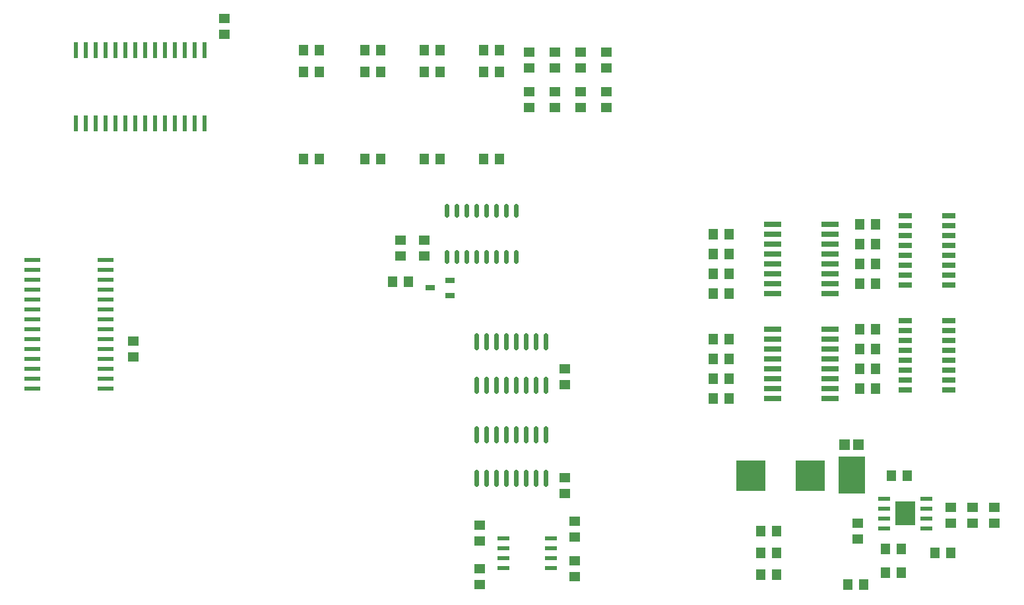
<source format=gbp>
G04 Layer: BottomPasteMaskLayer*
G04 EasyEDA v5.9.42, Mon, 25 Feb 2019 13:08:34 GMT*
G04 04bc916e9f0e400680881ea13b59f611*
G04 Gerber Generator version 0.2*
G04 Scale: 100 percent, Rotated: No, Reflected: No *
G04 Dimensions in millimeters *
G04 leading zeros omitted , absolute positions ,3 integer and 3 decimal *
%FSLAX33Y33*%
%MOMM*%
G90*
G71D02*

%ADD13R,1.469898X1.160018*%
%ADD22C,0.599999*%
%ADD23R,1.160018X1.469898*%
%ADD24R,1.549400X0.599440*%
%ADD25R,1.250010X0.699999*%
%ADD26R,0.609600X2.006600*%
%ADD27R,2.006600X0.609600*%
%ADD28R,1.389888X1.400048*%
%ADD29R,3.359912X4.859985*%
%ADD30R,3.850640X4.000500*%
%ADD31R,2.199640X0.701040*%
%ADD32R,1.750060X0.650240*%
%ADD33R,1.550010X0.599999*%
%ADD34R,2.599995X3.099994*%

%LPD*%
G54D22*
G01X79858Y44726D02*
G01X79858Y45926D01*
G01X78588Y44726D02*
G01X78588Y45926D01*
G01X77318Y44726D02*
G01X77318Y45926D01*
G01X76048Y44726D02*
G01X76048Y45926D01*
G01X74778Y44726D02*
G01X74778Y45926D01*
G01X73508Y44726D02*
G01X73508Y45926D01*
G01X72238Y44726D02*
G01X72238Y45926D01*
G01X70968Y44726D02*
G01X70968Y45926D01*
G01X79858Y50669D02*
G01X79858Y51869D01*
G01X78588Y50669D02*
G01X78588Y51869D01*
G01X77318Y50669D02*
G01X77318Y51869D01*
G01X76048Y50669D02*
G01X76048Y51869D01*
G01X74778Y50669D02*
G01X74778Y51869D01*
G01X73508Y50670D02*
G01X73508Y51870D01*
G01X72238Y50669D02*
G01X72238Y51869D01*
G01X70968Y50669D02*
G01X70968Y51869D01*
G01X83694Y17754D02*
G01X83694Y16154D01*
G01X82424Y17754D02*
G01X82424Y16154D01*
G01X81154Y17754D02*
G01X81154Y16154D01*
G01X79884Y17754D02*
G01X79884Y16154D01*
G01X78614Y17754D02*
G01X78614Y16154D01*
G01X77344Y17754D02*
G01X77344Y16154D01*
G01X76074Y17754D02*
G01X76074Y16154D01*
G01X74804Y17754D02*
G01X74804Y16154D01*
G01X83694Y23291D02*
G01X83694Y21691D01*
G01X82424Y23291D02*
G01X82424Y21691D01*
G01X81154Y23291D02*
G01X81154Y21691D01*
G01X79884Y23291D02*
G01X79884Y21691D01*
G01X78614Y23291D02*
G01X78614Y21691D01*
G01X77344Y23291D02*
G01X77344Y21691D01*
G01X76074Y23291D02*
G01X76074Y21691D01*
G01X74804Y23291D02*
G01X74804Y21691D01*
G01X83694Y29692D02*
G01X83694Y28092D01*
G01X82424Y29692D02*
G01X82424Y28092D01*
G01X81154Y29692D02*
G01X81154Y28092D01*
G01X79884Y29692D02*
G01X79884Y28092D01*
G01X78614Y29692D02*
G01X78614Y28092D01*
G01X77344Y29692D02*
G01X77344Y28092D01*
G01X76074Y29692D02*
G01X76074Y28092D01*
G01X74804Y29692D02*
G01X74804Y28092D01*
G01X83694Y35229D02*
G01X83694Y33629D01*
G01X82424Y35229D02*
G01X82424Y33629D01*
G01X81154Y35229D02*
G01X81154Y33629D01*
G01X79884Y35229D02*
G01X79884Y33629D01*
G01X78614Y35229D02*
G01X78614Y33629D01*
G01X77344Y35229D02*
G01X77344Y33629D01*
G01X76074Y35229D02*
G01X76074Y33629D01*
G01X74804Y35229D02*
G01X74804Y33629D01*
G54D23*
G01X52579Y57823D03*
G01X54611Y57823D03*
G01X54611Y68999D03*
G01X52579Y68999D03*
G01X52579Y71793D03*
G01X54611Y71793D03*
G01X60453Y57823D03*
G01X62485Y57823D03*
G01X62485Y68999D03*
G01X60453Y68999D03*
G01X60453Y71793D03*
G01X62485Y71793D03*
G01X68073Y57823D03*
G01X70105Y57823D03*
G01X70105Y68999D03*
G01X68073Y68999D03*
G01X68073Y71793D03*
G01X70105Y71793D03*
G01X75693Y57823D03*
G01X77725Y57823D03*
G01X77725Y68999D03*
G01X75693Y68999D03*
G01X75693Y71793D03*
G01X77725Y71793D03*
G54D24*
G01X84329Y9182D03*
G01X84329Y7912D03*
G01X84329Y6642D03*
G01X84329Y5372D03*
G01X78207Y5372D03*
G01X78207Y6642D03*
G01X78207Y7912D03*
G01X78207Y9182D03*
G54D13*
G01X87377Y4229D03*
G01X87377Y6261D03*
G01X87377Y9309D03*
G01X87377Y11341D03*
G01X75185Y8801D03*
G01X75185Y10833D03*
G01X75185Y5245D03*
G01X75185Y3213D03*
G01X86107Y16929D03*
G01X86107Y14897D03*
G01X68073Y47409D03*
G01X68073Y45377D03*
G54D25*
G01X68855Y41313D03*
G01X71354Y40363D03*
G01X71354Y42263D03*
G54D13*
G01X65025Y47409D03*
G01X65025Y45377D03*
G54D23*
G01X66041Y42075D03*
G01X64009Y42075D03*
G54D13*
G01X91441Y69507D03*
G01X91441Y71539D03*
G01X91441Y64427D03*
G01X91441Y66459D03*
G01X81535Y69507D03*
G01X81535Y71539D03*
G01X81535Y64427D03*
G01X81535Y66459D03*
G01X84837Y69507D03*
G01X84837Y71539D03*
G01X84837Y64427D03*
G01X84837Y66459D03*
G01X88139Y69507D03*
G01X88139Y71539D03*
G01X88139Y64427D03*
G01X88139Y66459D03*
G01X86107Y28867D03*
G01X86107Y30899D03*
G54D26*
G01X23369Y71793D03*
G01X24639Y71793D03*
G01X25909Y71793D03*
G01X27179Y71793D03*
G01X28449Y71793D03*
G01X29719Y71793D03*
G01X30989Y71793D03*
G01X32259Y71793D03*
G01X33529Y71793D03*
G01X34799Y71793D03*
G01X36069Y71793D03*
G01X37339Y71793D03*
G01X38609Y71793D03*
G01X39879Y71793D03*
G01X23369Y62395D03*
G01X24639Y62395D03*
G01X25909Y62395D03*
G01X27179Y62395D03*
G01X28449Y62395D03*
G01X29719Y62395D03*
G01X30989Y62395D03*
G01X32259Y62395D03*
G01X33529Y62395D03*
G01X34799Y62395D03*
G01X36069Y62395D03*
G01X37339Y62395D03*
G01X38609Y62395D03*
G01X39879Y62395D03*
G54D13*
G01X42419Y75857D03*
G01X42419Y73825D03*
G54D27*
G01X27179Y44869D03*
G01X27179Y43599D03*
G01X27179Y42329D03*
G01X27179Y41059D03*
G01X27179Y39789D03*
G01X27179Y38519D03*
G01X27179Y37249D03*
G01X27179Y35979D03*
G01X27179Y34709D03*
G01X27179Y33439D03*
G01X27179Y32169D03*
G01X27179Y30899D03*
G01X27179Y29629D03*
G01X27179Y28359D03*
G01X17781Y44869D03*
G01X17781Y43599D03*
G01X17781Y42329D03*
G01X17781Y41059D03*
G01X17781Y39789D03*
G01X17781Y38519D03*
G01X17781Y37249D03*
G01X17781Y35979D03*
G01X17781Y34709D03*
G01X17781Y33439D03*
G01X17781Y32169D03*
G01X17781Y30899D03*
G01X17781Y29629D03*
G01X17781Y28359D03*
G54D13*
G01X30735Y34455D03*
G01X30735Y32423D03*
G54D23*
G01X105157Y40551D03*
G01X107189Y40551D03*
G01X105157Y43091D03*
G01X107189Y43091D03*
G01X105157Y45631D03*
G01X107189Y45631D03*
G01X105157Y48171D03*
G01X107189Y48171D03*
G01X105157Y27089D03*
G01X107189Y27089D03*
G01X105157Y29629D03*
G01X107189Y29629D03*
G01X105157Y32169D03*
G01X107189Y32169D03*
G01X105157Y34709D03*
G01X107189Y34709D03*
G54D13*
G01X141225Y11087D03*
G01X141225Y13119D03*
G01X123699Y9055D03*
G01X123699Y11087D03*
G01X135637Y11087D03*
G01X135637Y13119D03*
G54D23*
G01X135637Y7277D03*
G01X133605Y7277D03*
G01X122429Y3213D03*
G01X124461Y3213D03*
G54D28*
G01X123840Y21212D03*
G01X122030Y21212D03*
G54D29*
G01X122937Y17322D03*
G54D13*
G01X138431Y11087D03*
G01X138431Y13119D03*
G54D30*
G01X109957Y17181D03*
G01X117628Y17181D03*
G54D23*
G01X113285Y10071D03*
G01X111253Y10071D03*
G01X113285Y7277D03*
G01X111253Y7277D03*
G01X113285Y4483D03*
G01X111253Y4483D03*
G01X127255Y7785D03*
G01X129287Y7785D03*
G01X127255Y4737D03*
G01X129287Y4737D03*
G54D31*
G01X112777Y27089D03*
G01X112777Y28359D03*
G01X112777Y29629D03*
G01X112777Y30899D03*
G01X112777Y32169D03*
G01X112777Y33439D03*
G01X112777Y34709D03*
G01X112777Y35979D03*
G01X120176Y35979D03*
G01X120176Y34709D03*
G01X120176Y33439D03*
G01X120176Y32169D03*
G01X120176Y30899D03*
G01X120176Y29629D03*
G01X120176Y28359D03*
G01X120176Y27089D03*
G01X112777Y40551D03*
G01X112777Y41821D03*
G01X112777Y43091D03*
G01X112777Y44361D03*
G01X112777Y45631D03*
G01X112777Y46901D03*
G01X112777Y48171D03*
G01X112777Y49441D03*
G01X120176Y49441D03*
G01X120176Y48171D03*
G01X120176Y46901D03*
G01X120176Y45631D03*
G01X120176Y44361D03*
G01X120176Y43091D03*
G01X120176Y41821D03*
G01X120176Y40551D03*
G54D23*
G01X123953Y41821D03*
G01X125985Y41821D03*
G01X123953Y28359D03*
G01X125985Y28359D03*
G01X123953Y30899D03*
G01X125985Y30899D03*
G01X123953Y33439D03*
G01X125985Y33439D03*
G01X123953Y35979D03*
G01X125985Y35979D03*
G01X123953Y46901D03*
G01X125985Y46901D03*
G01X123953Y49441D03*
G01X125985Y49441D03*
G01X123953Y44361D03*
G01X125985Y44361D03*
G01X128017Y17183D03*
G01X130049Y17183D03*
G54D32*
G01X135389Y50584D03*
G01X135389Y49314D03*
G01X135389Y48044D03*
G01X135389Y46774D03*
G01X135389Y45504D03*
G01X135389Y44234D03*
G01X135389Y42964D03*
G01X135389Y41694D03*
G01X129791Y41694D03*
G01X129791Y42964D03*
G01X129791Y44234D03*
G01X129791Y45504D03*
G01X129791Y46774D03*
G01X129791Y48044D03*
G01X129791Y49314D03*
G01X129791Y50584D03*
G01X135389Y37122D03*
G01X135389Y35852D03*
G01X135389Y34582D03*
G01X135389Y33312D03*
G01X135389Y32042D03*
G01X135389Y30772D03*
G01X135389Y29502D03*
G01X135389Y28232D03*
G01X129791Y28232D03*
G01X129791Y29502D03*
G01X129791Y30772D03*
G01X129791Y32042D03*
G01X129791Y33312D03*
G01X129791Y34582D03*
G01X129791Y35852D03*
G01X129791Y37122D03*
G54D33*
G01X132495Y14262D03*
G01X132495Y12992D03*
G01X132495Y11722D03*
G01X132495Y10452D03*
G01X127095Y10452D03*
G01X127095Y11722D03*
G01X127095Y12992D03*
G01X127095Y14262D03*
G54D34*
G01X129795Y12357D03*
M00*
M02*

</source>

· · · · · · ·

Begin at the first line of the listing and print each line exactly. Stop after the line containing "G01X78588Y51869D01*", and omit all pictures.

<source format=gbp>
G04 Layer: BottomPasteMaskLayer*
G04 EasyEDA v5.9.42, Mon, 25 Feb 2019 13:08:34 GMT*
G04 04bc916e9f0e400680881ea13b59f611*
G04 Gerber Generator version 0.2*
G04 Scale: 100 percent, Rotated: No, Reflected: No *
G04 Dimensions in millimeters *
G04 leading zeros omitted , absolute positions ,3 integer and 3 decimal *
%FSLAX33Y33*%
%MOMM*%
G90*
G71D02*

%ADD13R,1.469898X1.160018*%
%ADD22C,0.599999*%
%ADD23R,1.160018X1.469898*%
%ADD24R,1.549400X0.599440*%
%ADD25R,1.250010X0.699999*%
%ADD26R,0.609600X2.006600*%
%ADD27R,2.006600X0.609600*%
%ADD28R,1.389888X1.400048*%
%ADD29R,3.359912X4.859985*%
%ADD30R,3.850640X4.000500*%
%ADD31R,2.199640X0.701040*%
%ADD32R,1.750060X0.650240*%
%ADD33R,1.550010X0.599999*%
%ADD34R,2.599995X3.099994*%

%LPD*%
G54D22*
G01X79858Y44726D02*
G01X79858Y45926D01*
G01X78588Y44726D02*
G01X78588Y45926D01*
G01X77318Y44726D02*
G01X77318Y45926D01*
G01X76048Y44726D02*
G01X76048Y45926D01*
G01X74778Y44726D02*
G01X74778Y45926D01*
G01X73508Y44726D02*
G01X73508Y45926D01*
G01X72238Y44726D02*
G01X72238Y45926D01*
G01X70968Y44726D02*
G01X70968Y45926D01*
G01X79858Y50669D02*
G01X79858Y51869D01*
G01X78588Y50669D02*
G01X78588Y51869D01*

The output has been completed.